(Stored dataset items)
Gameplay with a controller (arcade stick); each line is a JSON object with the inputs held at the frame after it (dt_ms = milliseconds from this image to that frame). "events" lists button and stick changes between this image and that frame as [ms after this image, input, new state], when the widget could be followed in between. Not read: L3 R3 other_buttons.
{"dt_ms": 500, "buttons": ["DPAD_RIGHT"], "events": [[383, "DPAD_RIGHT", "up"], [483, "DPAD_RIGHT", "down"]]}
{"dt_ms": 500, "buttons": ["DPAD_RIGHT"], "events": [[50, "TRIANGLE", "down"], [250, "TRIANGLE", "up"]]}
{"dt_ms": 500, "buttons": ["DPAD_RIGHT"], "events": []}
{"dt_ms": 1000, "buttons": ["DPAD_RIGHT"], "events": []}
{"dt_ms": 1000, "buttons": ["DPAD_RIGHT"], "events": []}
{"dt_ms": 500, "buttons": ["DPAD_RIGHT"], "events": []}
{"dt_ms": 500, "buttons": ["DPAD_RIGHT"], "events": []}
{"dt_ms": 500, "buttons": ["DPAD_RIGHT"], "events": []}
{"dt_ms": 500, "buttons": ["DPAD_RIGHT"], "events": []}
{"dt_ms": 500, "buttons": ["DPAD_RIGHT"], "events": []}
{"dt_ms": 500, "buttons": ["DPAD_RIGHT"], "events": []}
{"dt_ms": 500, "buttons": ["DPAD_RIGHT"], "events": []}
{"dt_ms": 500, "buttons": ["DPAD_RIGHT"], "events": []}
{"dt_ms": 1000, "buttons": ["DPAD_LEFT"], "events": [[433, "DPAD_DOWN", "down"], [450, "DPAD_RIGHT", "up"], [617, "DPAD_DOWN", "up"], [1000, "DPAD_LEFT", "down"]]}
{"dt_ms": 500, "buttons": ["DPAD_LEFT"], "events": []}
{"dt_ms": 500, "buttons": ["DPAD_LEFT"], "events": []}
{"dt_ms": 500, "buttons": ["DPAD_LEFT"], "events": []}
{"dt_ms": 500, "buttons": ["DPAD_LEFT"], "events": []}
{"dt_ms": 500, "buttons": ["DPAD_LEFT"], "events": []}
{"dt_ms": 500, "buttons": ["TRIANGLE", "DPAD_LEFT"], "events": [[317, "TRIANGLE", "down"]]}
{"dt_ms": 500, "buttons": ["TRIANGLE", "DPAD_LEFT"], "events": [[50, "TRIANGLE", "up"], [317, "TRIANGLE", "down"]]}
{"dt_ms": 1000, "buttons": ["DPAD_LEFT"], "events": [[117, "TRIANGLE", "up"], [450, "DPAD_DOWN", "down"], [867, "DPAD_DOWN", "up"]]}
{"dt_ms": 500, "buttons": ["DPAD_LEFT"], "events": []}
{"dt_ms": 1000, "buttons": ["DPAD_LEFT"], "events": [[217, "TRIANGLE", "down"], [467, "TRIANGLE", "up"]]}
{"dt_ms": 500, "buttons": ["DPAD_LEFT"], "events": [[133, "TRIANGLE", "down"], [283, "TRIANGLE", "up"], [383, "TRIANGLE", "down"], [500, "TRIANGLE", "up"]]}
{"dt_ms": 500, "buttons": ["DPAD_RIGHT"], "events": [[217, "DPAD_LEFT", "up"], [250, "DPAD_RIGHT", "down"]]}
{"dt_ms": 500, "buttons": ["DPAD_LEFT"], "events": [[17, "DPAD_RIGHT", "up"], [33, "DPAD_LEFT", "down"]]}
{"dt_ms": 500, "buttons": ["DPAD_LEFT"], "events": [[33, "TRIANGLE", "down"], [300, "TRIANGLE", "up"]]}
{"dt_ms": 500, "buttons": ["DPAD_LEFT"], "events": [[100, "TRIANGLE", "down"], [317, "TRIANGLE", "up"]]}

• [Task description]: For the string "TRIANGLE", work out how many lines of the entries contain it and reply with that number alone.

• [Task response]: 8